Speaker Chopp killed this common sense measure to preserve the immunities of the construction industry, maintaining the burden of defective construction on the back of the absolutely innocent consumer. Mr. Chopp believes that by catering to BIAW, the building industry lobby, the Democratic Party will curry the favor or at least avoid the opposition of one of the State’s most influential special interests.

By the way, frequently homeowner’s property insurance does not cover this loss, leaving the consumer completely out of luck.


HB 2150; The Merit System for Washington at Last!

January 22, 2008

Apparently there are others who are appalled at the special interest money pouring into judicial elections, elections for judges who are supposed to be impartial.
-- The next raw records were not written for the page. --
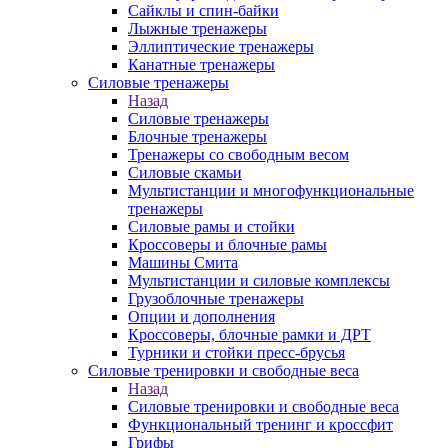
Сайклы и спин-байки
Лыжные тренажеры
Эллиптические тренажеры
Канатные тренажеры
Силовые тренажеры
Назад
Силовые тренажеры
Блочные тренажеры
Тренажеры со свободным весом
Силовые скамьи
Мультистанции и многофункциональные
тренажеры
Силовые рамы и стойки
Кроссоверы и блочные рамы
Машины Смита
Мультистанции и силовые комплексы
Грузоблочные тренажеры
Опции и дополнения
Кроссоверы, блочные рамки и ДРТ
Турники и стойки пресс-брусья
Силовые тренировки и свободные веса
Назад
Силовые тренировки и свободные веса
Функциональный тренинг и кроссфит
Грифы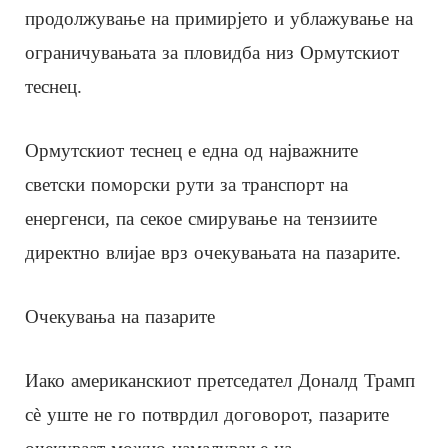
продолжување на примирјето и ублажување на
ограничувањата за пловидба низ Ормутскиот
теснец.
Ормутскиот теснец е една од најважните
светски поморски рути за транспорт на
енергенси, па секое смирување на тензиите
директно влијае врз очекувањата на пазарите.
Очекувања на пазарите
Иако американскиот претседател Доналд Трамп
сè уште не го потврдил договорот, пазарите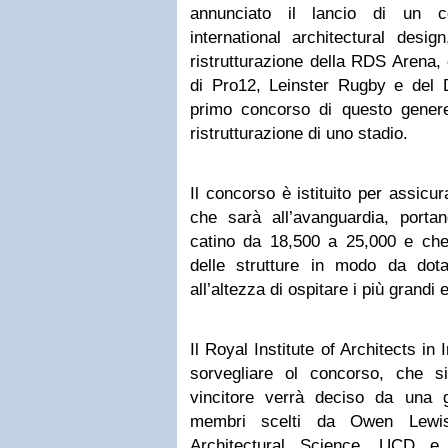
annunciato il lancio di un co
international architectural desi
ristrutturazione della RDS Arena,
di Pro12, Leinster Rugby e del 
primo concorso di questo genere 
ristrutturazione di uno stadio.
Il concorso è istituito per assicur
che sarà all’avanguardia, portan
catino da 18,500 a 25,000 e ch
delle strutture in modo da do
all’altezza di ospitare i più grandi 
Il Royal Institute of Architects in 
sorvegliare ol concorso, che si
vincitore verrà deciso da una 
membri scelti da Owen Lewis
Architectural Science, UCD e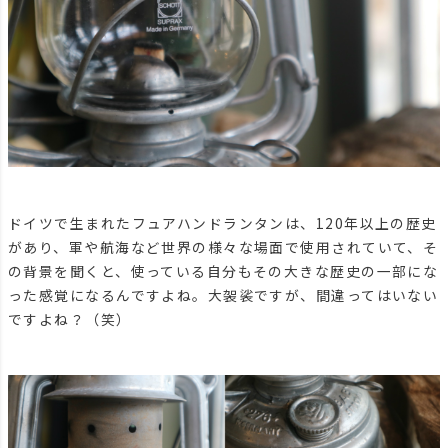
ドイツで生まれたフュアハンドランタンは、120年以上の歴史
があり、軍や航海など世界の様々な場面で使用されていて、そ
の背景を聞くと、使っている自分もその大きな歴史の一部にな
った感覚になるんですよね。大袈裟ですが、間違ってはいない
ですよね？（笑）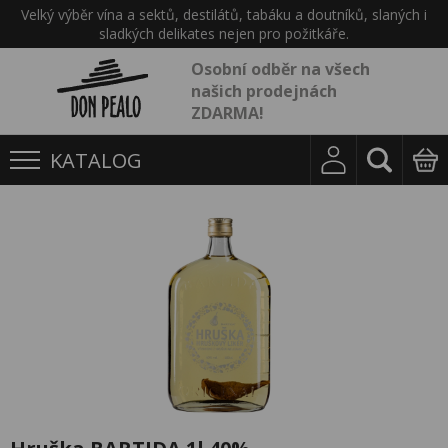
Velký výběr vína a sektů, destilátů, tabáku a doutníků, slaných i
sladkých delikates nejen pro požitkáře.
Osobní odběr na všech
našich prodejnách
ZDARMA!
KATALOG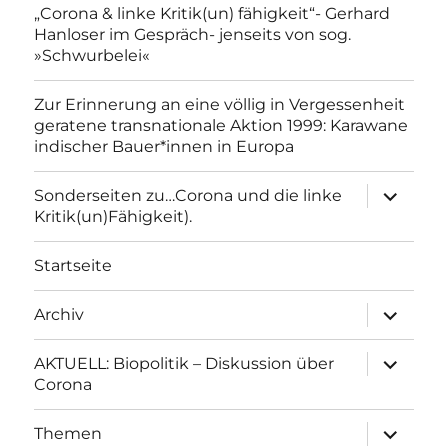
„Corona & linke Kritik(un) fähigkeit“- Gerhard
Hanloser im Gespräch- jenseits von sog.
»Schwurbelei«
Zur Erinnerung an eine völlig in Vergessenheit
geratene transnationale Aktion 1999: Karawane
indischer Bauer*innen in Europa
Unterme
Sonderseiten zu…Corona und die linke
anzeigen
Kritik(un)Fähigkeit).
Startseite
Unterme
Archiv
anzeigen
Unterme
AKTUELL: Biopolitik – Diskussion über
anzeigen
Corona
Unterme
Themen
anzeigen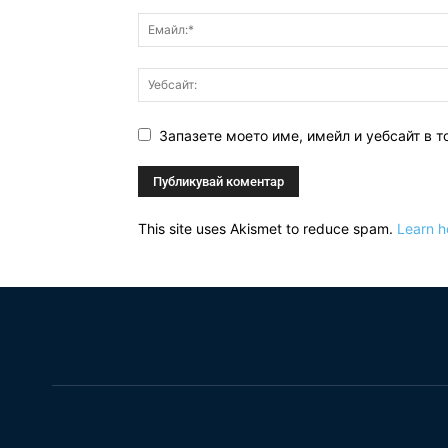
Запазете моето име, имейл и уебсайт в т
This site uses Akismet to reduce spam.
Learn h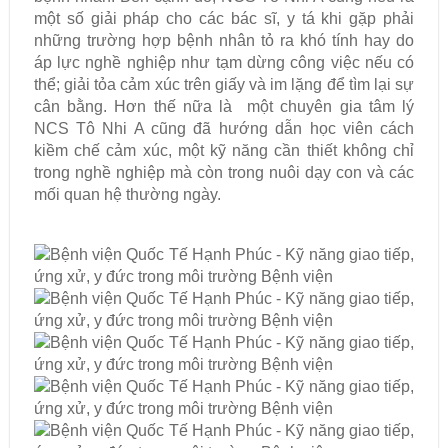
một số giải pháp cho các bác sĩ, y tá khi gặp phải
những trường hợp bệnh nhân tỏ ra khó tính hay do
áp lực nghề nghiệp như tạm dừng công việc nếu có
thể; giải tỏa cảm xúc trên giấy và im lặng để tìm lại sự
cân bằng. Hơn thế nữa là một chuyên gia tâm lý
NCS Tô Nhi A cũng đã hướng dẫn học viên cách
kiềm chế cảm xúc, một kỹ năng cần thiết không chỉ
trong nghề nghiệp mà còn trong nuôi dạy con và các
mối quan hệ thường ngày.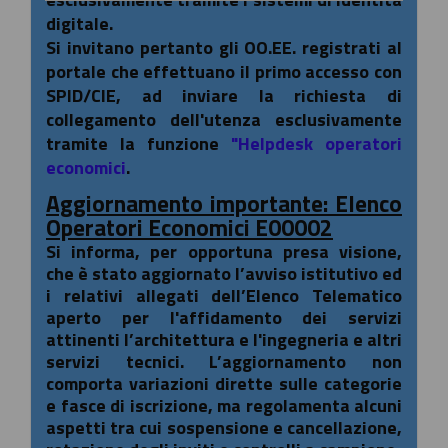
digitale.
Si invitano pertanto gli OO.EE. registrati al
portale che effettuano il primo accesso con
SPID/CIE, ad inviare la richiesta di
collegamento dell'utenza esclusivamente
tramite la funzione
"Helpdesk operatori
economici
.
Aggiornamento importante: Elenco
Operatori Economici E00002
Si informa, per opportuna presa visione,
che è stato aggiornato l’avviso istitutivo ed
i relativi allegati dell’Elenco Telematico
aperto per l'affidamento dei servizi
attinenti l’architettura e l'ingegneria e altri
servizi tecnici. L’aggiornamento non
comporta variazioni dirette sulle categorie
e fasce di iscrizione, ma regolamenta alcuni
aspetti tra cui sospensione e cancellazione,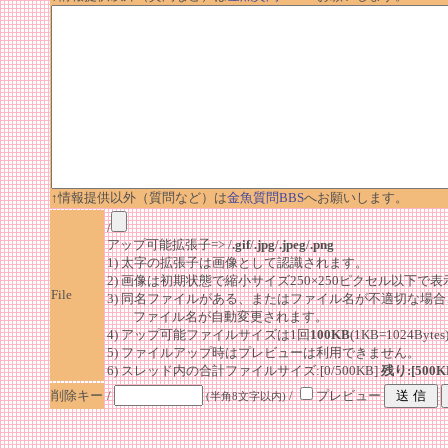
↑情報提供以外（質問など）は
金魚質問BBS
へお願いします。
/
アップ可能拡張子=> /
.gif
/
.jpg
/
.jpeg
/
.png
1) 太字の拡張子は画像として認識されます。
2) 画像は初期状態で縮小サイズ250×250ピクセル以下で
File
3) 同名ファイルがある、またはファイル名が不適切な場合
ファイル名が自動変更されます。
4) アップ可能ファイルサイズは1回
100KB
(1KB=1024By
5) ファイルアップ時はプレビューは利用できません。
6) スレッド内の合計ファイルサイズ:[0/500KB]
残り:[500K
削除キー
/
/
プレビュー
(半角8文字以内)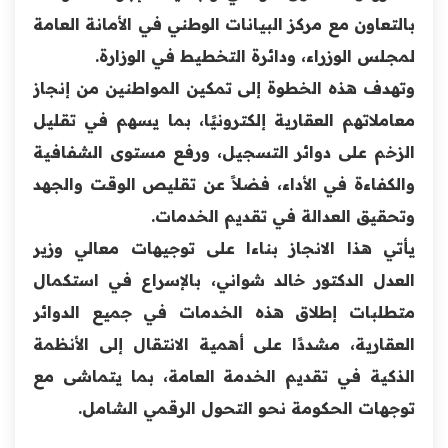
بالتعاون مع مركز البيانات الوطني في الأمانة العامة
لمجلس الوزراء، ودائرة التخطيط في الوزارة.
وتهدف هذه الخطوة إلى تمكين المواطنين من إنجاز
معاملاتهم العقارية إلكترونيًا، بما يسهم في تقليل
الزخم على دوائر التسجيل، ورفع مستوى الشفافية
والكفاءة في الأداء، فضلاً عن تقليص الوقت والجهد
وتحقيق العدالة في تقديم الخدمات.
يأتي هذا الانجاز بناءا على توجيهات معالي وزير
العدل الدكتور خالد شواني، بالإسراع في استكمال
متطلبات إطلاق هذه الخدمات في جميع الدوائر
العقارية، مشددًا على أهمية الانتقال إلى الأنظمة
الذكية في تقديم الخدمة العامة، بما يتماشى مع
توجهات الحكومة نحو التحول الرقمي الشامل.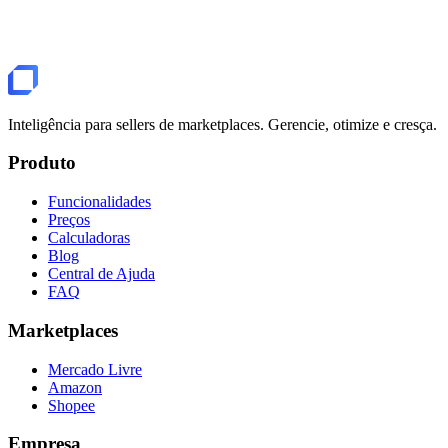
reembolso, conta dupla, impostos e mais.
Inteligência para sellers de marketplaces. Gerencie, otimize e cresça.
Produto
Funcionalidades
Preços
Calculadoras
Blog
Central de Ajuda
FAQ
Marketplaces
Mercado Livre
Amazon
Shopee
Empresa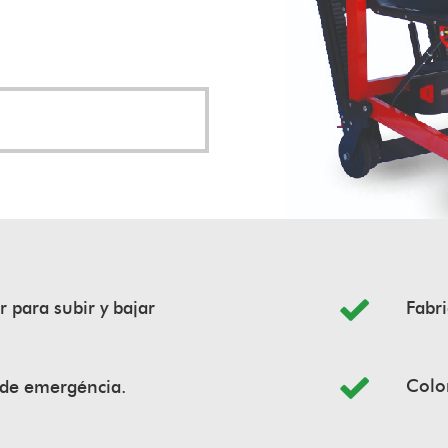
r para subir y bajar
Fabri
Color
 de emergéncia.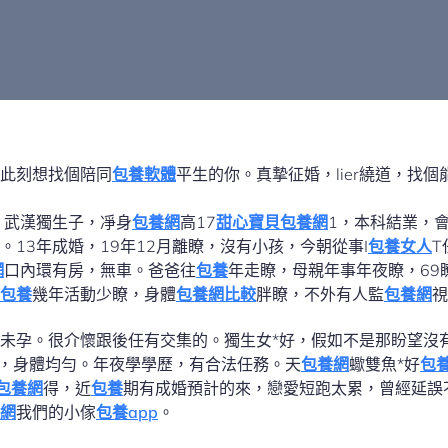
此刻想找個陪同
包養軟體
平生的你。真摯征婚，lier繞道，找個
，武漢獨生子，凈身
包養網
高17
甜心寶貝包養網
1，本科結業，
。13年成婚，19年12月離瞭，沒有小孩，今朝從事I
包養女人
T
網
口內環有房，無車。爸爸往
包養
年走瞭，母親年事年夜瞭，69
包養
幾年活動少瞭，身體
包養網比較
胖瞭，不外有人監
包養網
視
未孕。很介懷跟後任有交集的。獨生女*好，假如不是那盼望沒
以上，身體均勻。年夜學學歷，有合法任務。天
包養網
蠍雙魚*好
包
包養網
得，近
包養
期有成婚預計的來，戀愛短跑太累，曾經延誤
網
我們的小傢
包養app
。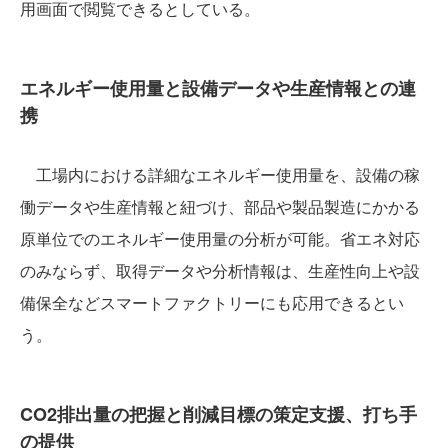
用画面で閲覧できるとしている。
エネルギー使用量と設備データや生産情報との連
携
工場内における詳細なエネルギー使用量を、設備の稼
働データや生産情報と紐づけ、部品や製品製造にかかる
原単位でのエネルギー使用量の分析が可能。省エネ対応
のみならず、取得データや分析情報は、生産性向上や設
備保全などスマートファクトリーにも応用できるとい
う。
CO2排出量の把握と削減目標の策定支援、打ち手
の提供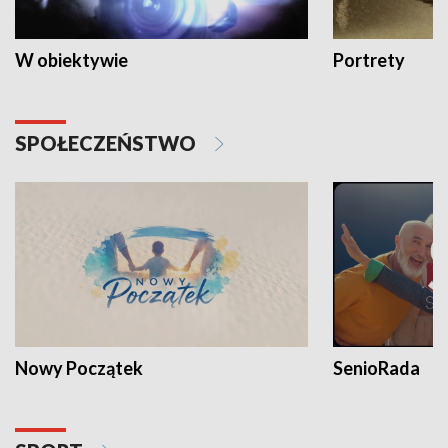
W obiektywie
Portrety
SPOŁECZEŃSTWO
Nowy Początek
SenioRada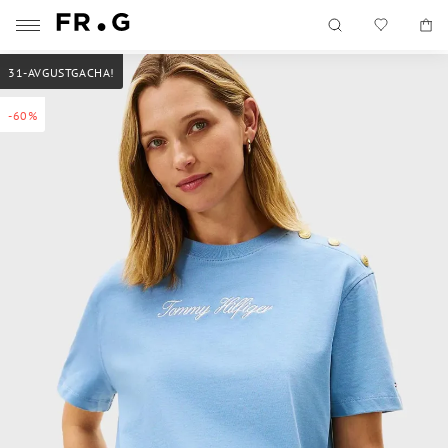
31-AVGUSTGACHA!
-60%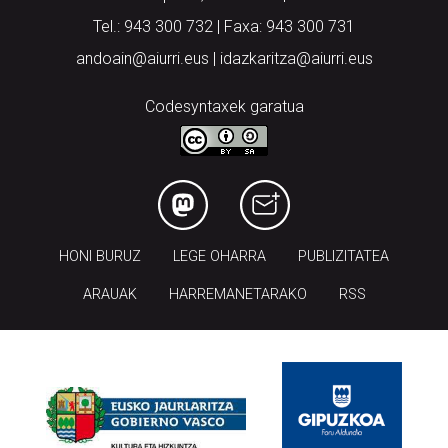
Tel.: 943 300 732 | Faxa: 943 300 731
andoain@aiurri.eus | idazkaritza@aiurri.eus
Codesyntaxek garatua
HONI BURUZ
LEGE OHARRA
PUBLIZITATEA
ARAUAK
HARREMANETARAKO
RSS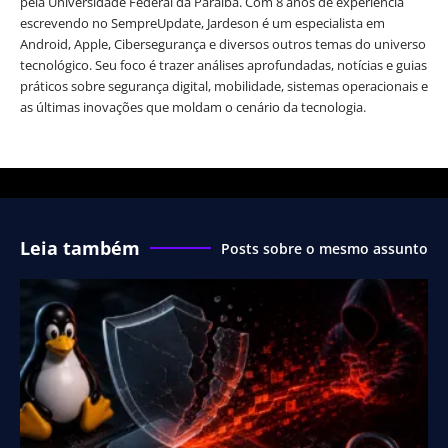
pela Universidade Federal da Paraíba. Com 8 anos de experiência
escrevendo no SempreUpdate, Jardeson é um especialista em
Android, Apple, Cibersegurança e diversos outros temas do universo
tecnológico. Seu foco é trazer análises aprofundadas, notícias e guias
práticos sobre segurança digital, mobilidade, sistemas operacionais e
as últimas inovações que moldam o cenário da tecnologia.
Leia também
Posts sobre o mesmo assunto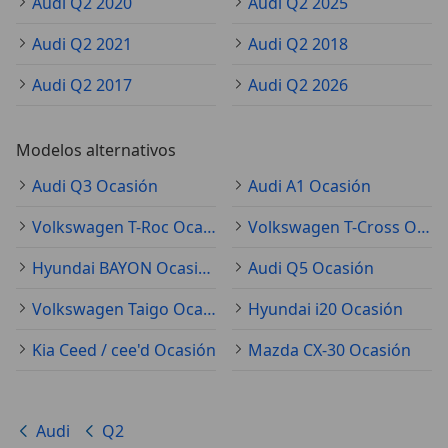
Audi Q2 2020
Audi Q2 2025
Audi Q2 2021
Audi Q2 2018
Audi Q2 2017
Audi Q2 2026
Modelos alternativos
Audi Q3 Ocasión
Audi A1 Ocasión
Volkswagen T-Roc Ocasión
Volkswagen T-Cross Ocasión
Hyundai BAYON Ocasión
Audi Q5 Ocasión
Volkswagen Taigo Ocasión
Hyundai i20 Ocasión
Kia Ceed / cee'd Ocasión
Mazda CX-30 Ocasión
Audi
Q2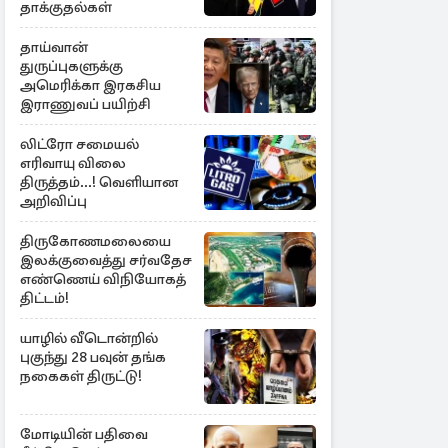
தாக்குதல்கள்
தாய்வான்
துருப்புகளுக்கு
அமெரிக்கா இரகசிய
இராணுவப் பயிற்சி
லிட்ரோ சமையல்
எரிவாயு விலை
திருத்தம்...! வெளியான
அறிவிப்பு
திருகோணமலையை
இலக்குவைத்து சர்வதேச
எண்ணெய் விநியோகத்
திட்டம்!
யாழில் வீடொன்றில்
புகுந்து 28 பவுன் தங்க
நகைகள் திருட்டு!
மோடியின் பதிவை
The primary purpose of the money that is lavished on judicial campaigns is to install judges who will not restrain the effects of the laws that lobbyists push through the state legislature.   Special interests, by their attack campaigns on sitting judges and financing the campaigns of their acolytes seek to implant favoritism in the courts. The special interests that lobby their bills through the state legislature seek to have those same bills, when they become laws, reviewed by judges who are their delegates.  Thus, these special interests are able to have laws passed by the legislature, then reviewed and interpreted by a court that is predisposed to support the interests behind the laws and which depends on the support of those special interests at the next judicial election.

This is a grievous distortion of the system the our forefathers envisioned.  Such influence by special interests was abhorrent to Alexander Hamilton who viewed an independent judicial branch as essential to  the protection of the rights of individuals from the “ill humors of designing men” and the minority party from the oppression of easily influenced popular sentiment.  Lack of an independent judiciary would threaten the constitution and imperil our form of government Hamilton wrote in Federalist Paper No. 77.

Judges are supposed to different than congressional representatives in that our system of government depends on an independent judicial branch, free — to the extent possible — from the influence of lobbyists, special interests and generally the sway of money. That was the founding father’s purpose in making federal judges appointees for life. In Washington a State Supreme Court judge serves a 6 year term, a tenure short enough for the judge’s decisions to be influenced by concern for re-election.

Apparently I am not the only person who sees this as a threat to the notion that our government, through its check and balances between the three branches, was intended to be fundamentally fair. Washington State representatives Rodne, Sullivan, Sommers and Appleton have sponsored a bill to address this corruption of our system of government: HB 2150.